(INFORMATION SHOWN)

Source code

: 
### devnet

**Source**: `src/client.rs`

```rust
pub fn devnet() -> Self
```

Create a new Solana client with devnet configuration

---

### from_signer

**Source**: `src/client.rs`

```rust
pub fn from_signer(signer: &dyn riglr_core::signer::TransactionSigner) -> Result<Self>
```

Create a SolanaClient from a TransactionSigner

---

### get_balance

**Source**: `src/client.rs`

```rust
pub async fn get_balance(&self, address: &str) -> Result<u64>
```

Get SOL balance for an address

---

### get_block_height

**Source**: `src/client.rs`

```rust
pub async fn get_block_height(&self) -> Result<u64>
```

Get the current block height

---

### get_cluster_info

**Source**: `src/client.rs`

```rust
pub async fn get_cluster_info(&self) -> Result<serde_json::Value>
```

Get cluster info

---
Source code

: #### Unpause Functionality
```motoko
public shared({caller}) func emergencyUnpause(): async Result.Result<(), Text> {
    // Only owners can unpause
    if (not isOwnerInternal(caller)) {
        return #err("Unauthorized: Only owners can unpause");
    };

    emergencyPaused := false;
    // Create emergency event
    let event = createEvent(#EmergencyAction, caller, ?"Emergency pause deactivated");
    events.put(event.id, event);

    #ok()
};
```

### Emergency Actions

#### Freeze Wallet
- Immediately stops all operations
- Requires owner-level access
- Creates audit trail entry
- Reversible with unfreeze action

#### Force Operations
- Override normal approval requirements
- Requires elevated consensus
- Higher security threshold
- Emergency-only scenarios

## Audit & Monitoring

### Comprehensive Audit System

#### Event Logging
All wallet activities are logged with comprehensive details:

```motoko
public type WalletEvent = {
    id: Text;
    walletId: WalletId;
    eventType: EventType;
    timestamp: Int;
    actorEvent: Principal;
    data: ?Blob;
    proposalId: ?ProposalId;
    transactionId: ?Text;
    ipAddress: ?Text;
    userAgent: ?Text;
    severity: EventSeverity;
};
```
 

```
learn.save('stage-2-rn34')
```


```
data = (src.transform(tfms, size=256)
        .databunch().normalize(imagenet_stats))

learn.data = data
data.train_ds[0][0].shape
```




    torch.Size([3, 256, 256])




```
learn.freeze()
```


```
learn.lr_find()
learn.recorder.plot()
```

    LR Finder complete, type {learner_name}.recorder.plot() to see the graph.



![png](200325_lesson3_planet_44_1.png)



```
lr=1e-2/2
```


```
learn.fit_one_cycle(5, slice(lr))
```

(End INFORMATION SHOWN)

→ TASK DETAILS: Where a line of the records contains the word "Requires", copy that line.

→ EXPECTED ANSWER:
- Requires owner-level access
- Requires elevated consensus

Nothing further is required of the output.